### Work item
Every line in the entries that holds "Spanien" should be identified and copied.

Collected data
========
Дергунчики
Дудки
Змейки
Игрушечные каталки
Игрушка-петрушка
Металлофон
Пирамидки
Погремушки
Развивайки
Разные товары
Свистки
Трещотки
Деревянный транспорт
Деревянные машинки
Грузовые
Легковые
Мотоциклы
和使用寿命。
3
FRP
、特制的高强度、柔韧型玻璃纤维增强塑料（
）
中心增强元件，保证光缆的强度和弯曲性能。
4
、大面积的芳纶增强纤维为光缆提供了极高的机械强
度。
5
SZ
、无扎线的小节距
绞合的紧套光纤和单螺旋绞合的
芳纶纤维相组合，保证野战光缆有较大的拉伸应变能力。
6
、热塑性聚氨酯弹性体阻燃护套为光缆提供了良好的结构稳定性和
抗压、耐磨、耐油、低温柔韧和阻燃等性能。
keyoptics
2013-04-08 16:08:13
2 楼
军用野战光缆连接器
========
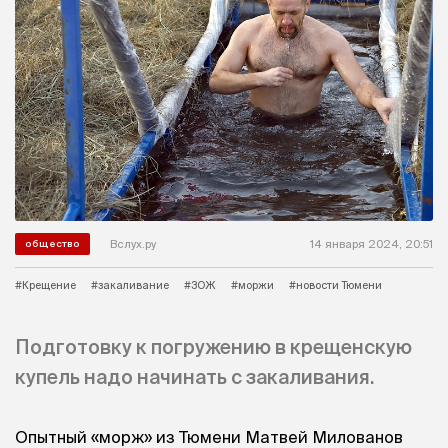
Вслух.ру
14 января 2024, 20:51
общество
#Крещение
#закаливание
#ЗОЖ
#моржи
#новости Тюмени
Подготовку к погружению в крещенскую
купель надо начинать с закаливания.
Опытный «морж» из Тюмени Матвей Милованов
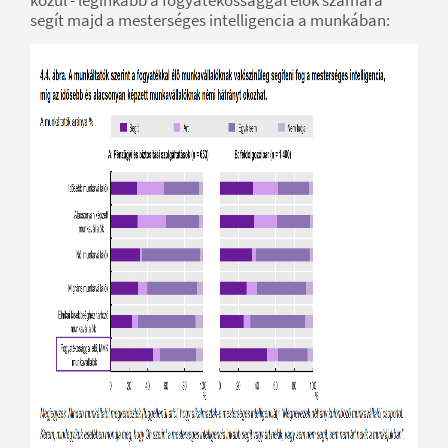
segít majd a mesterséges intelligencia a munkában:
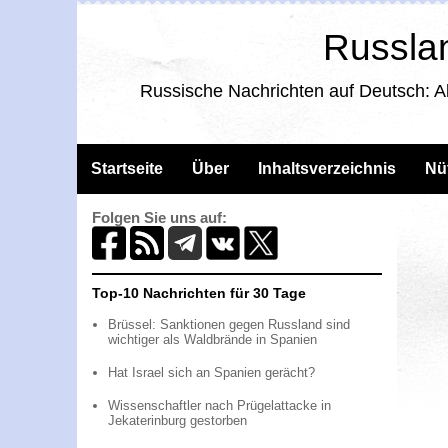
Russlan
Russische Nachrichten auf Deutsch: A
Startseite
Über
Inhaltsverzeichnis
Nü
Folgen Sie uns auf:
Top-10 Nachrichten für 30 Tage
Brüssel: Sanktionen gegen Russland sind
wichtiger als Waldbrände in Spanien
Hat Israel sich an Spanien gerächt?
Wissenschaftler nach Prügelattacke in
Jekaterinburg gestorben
========
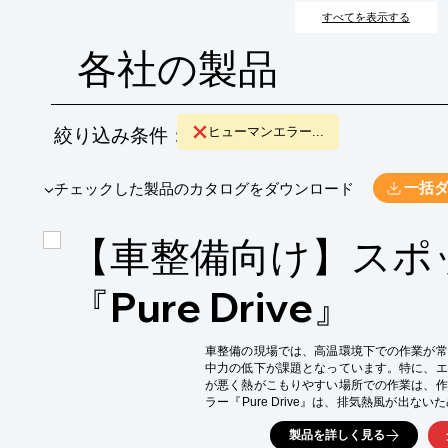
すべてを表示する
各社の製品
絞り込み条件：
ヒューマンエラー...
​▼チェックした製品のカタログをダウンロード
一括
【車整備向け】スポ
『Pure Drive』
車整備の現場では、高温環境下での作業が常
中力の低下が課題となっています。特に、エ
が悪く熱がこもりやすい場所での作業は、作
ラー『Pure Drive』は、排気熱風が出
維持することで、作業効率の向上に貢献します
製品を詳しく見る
========
### Response below
wichtiger als Waldbrände in Spanien
Hat Israel sich an Spanien gerächt?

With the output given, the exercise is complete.